[What you are asked to do]: Once the line containing "white van, 14.23" is found in the data below, output that line and every line after it through the last, unchanged and with nothing else.
# # # # # # #
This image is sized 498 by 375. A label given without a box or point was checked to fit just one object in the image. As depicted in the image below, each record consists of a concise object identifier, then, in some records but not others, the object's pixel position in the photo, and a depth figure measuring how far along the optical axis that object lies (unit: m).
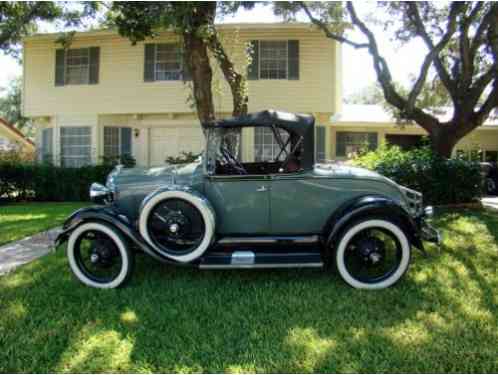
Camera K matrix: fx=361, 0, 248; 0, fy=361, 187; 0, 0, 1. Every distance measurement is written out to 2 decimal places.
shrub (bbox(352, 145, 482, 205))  8.41
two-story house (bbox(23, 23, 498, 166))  12.38
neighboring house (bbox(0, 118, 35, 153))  23.17
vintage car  3.96
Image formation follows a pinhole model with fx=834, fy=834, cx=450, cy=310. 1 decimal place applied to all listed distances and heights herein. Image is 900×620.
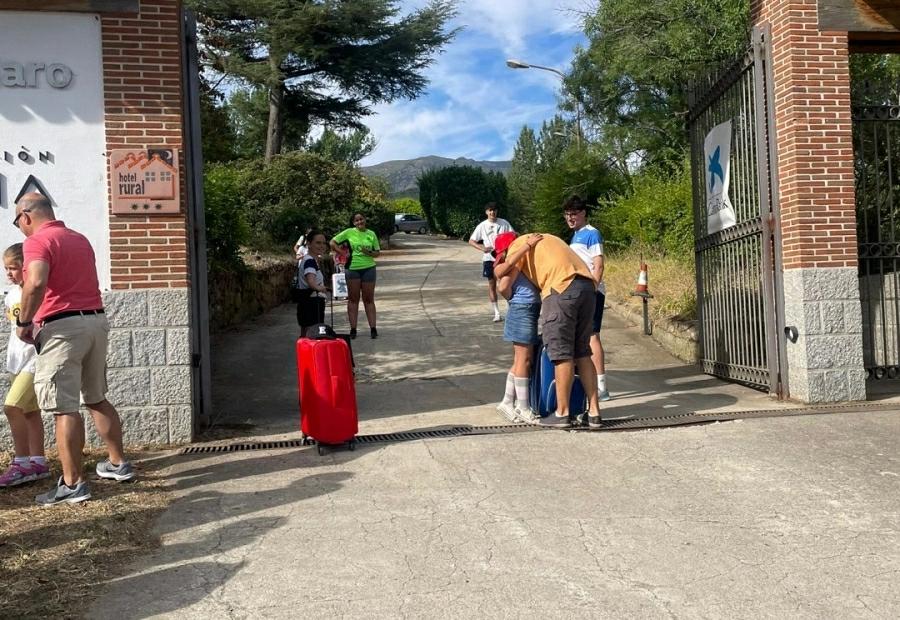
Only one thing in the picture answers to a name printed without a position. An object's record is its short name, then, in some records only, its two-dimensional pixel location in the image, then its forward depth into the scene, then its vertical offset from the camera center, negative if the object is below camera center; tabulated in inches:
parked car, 1989.4 +223.2
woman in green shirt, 418.3 +31.4
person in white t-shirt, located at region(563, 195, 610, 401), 304.2 +24.3
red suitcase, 237.3 -20.0
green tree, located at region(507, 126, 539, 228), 1732.3 +351.7
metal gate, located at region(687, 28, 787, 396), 310.0 +26.8
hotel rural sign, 260.4 +46.0
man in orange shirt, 253.6 +2.9
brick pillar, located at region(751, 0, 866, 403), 296.8 +33.6
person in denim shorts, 270.5 -3.7
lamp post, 1014.4 +304.5
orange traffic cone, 458.3 +14.2
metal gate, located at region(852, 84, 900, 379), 318.3 +17.0
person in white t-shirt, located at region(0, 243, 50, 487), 214.8 -20.5
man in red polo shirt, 196.5 +1.3
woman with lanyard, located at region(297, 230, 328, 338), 346.3 +14.8
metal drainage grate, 254.5 -36.1
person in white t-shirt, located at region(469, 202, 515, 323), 439.8 +45.7
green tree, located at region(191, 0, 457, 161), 936.3 +319.5
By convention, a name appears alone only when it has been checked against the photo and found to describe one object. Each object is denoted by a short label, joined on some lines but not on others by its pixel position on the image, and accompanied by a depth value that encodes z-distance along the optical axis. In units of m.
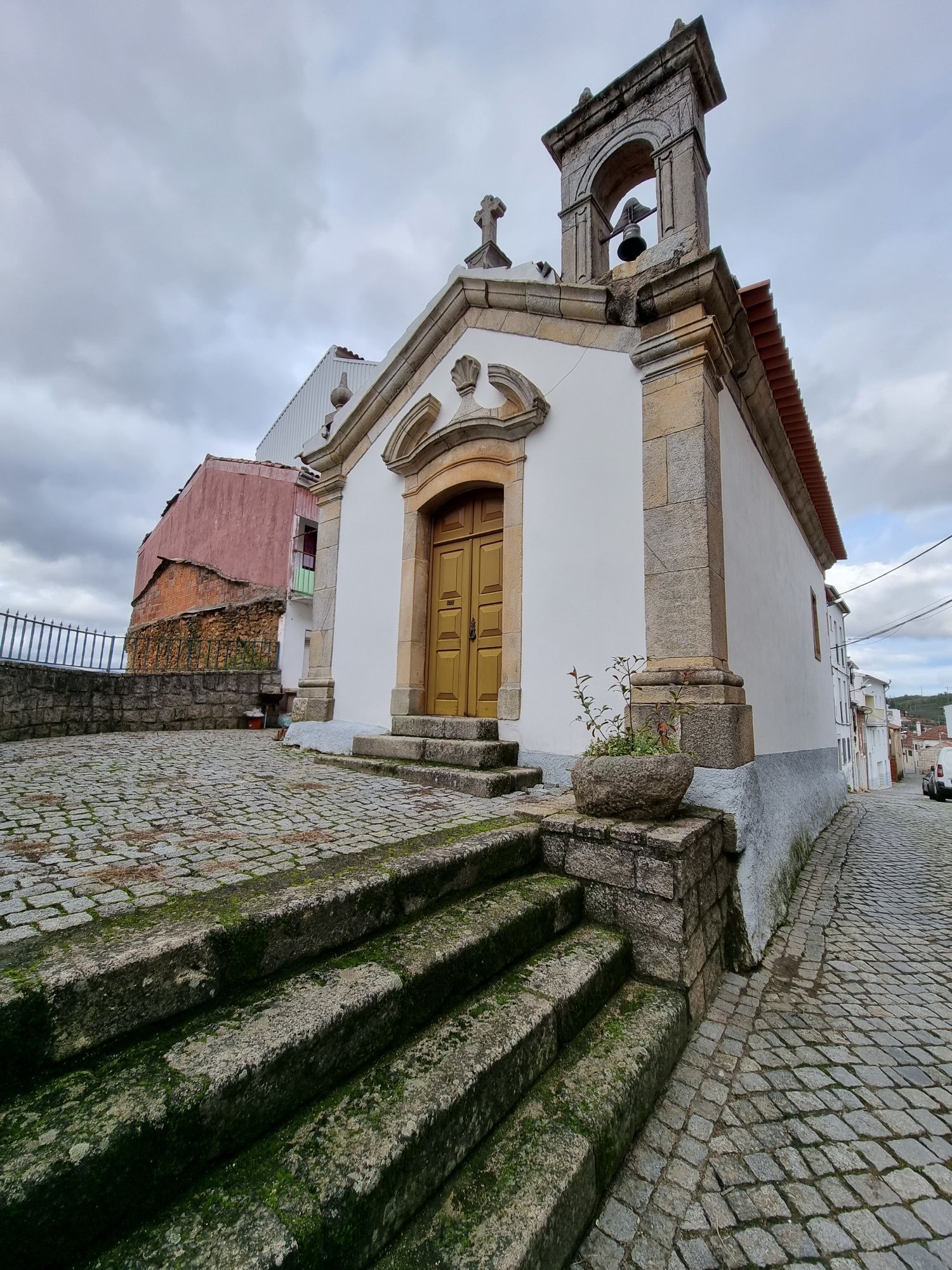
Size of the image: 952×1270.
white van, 14.23
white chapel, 3.88
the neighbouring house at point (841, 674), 15.38
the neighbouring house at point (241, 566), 13.27
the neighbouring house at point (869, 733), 22.77
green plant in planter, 3.13
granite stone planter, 2.86
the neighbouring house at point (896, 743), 33.84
# # # # # # #
[Answer box]:
white van, 14.23
white chapel, 3.88
the neighbouring house at point (841, 674), 15.38
the neighbouring house at point (241, 566), 13.27
the neighbouring house at point (869, 733), 22.77
green plant in planter, 3.13
granite stone planter, 2.86
the neighbouring house at point (896, 743), 33.84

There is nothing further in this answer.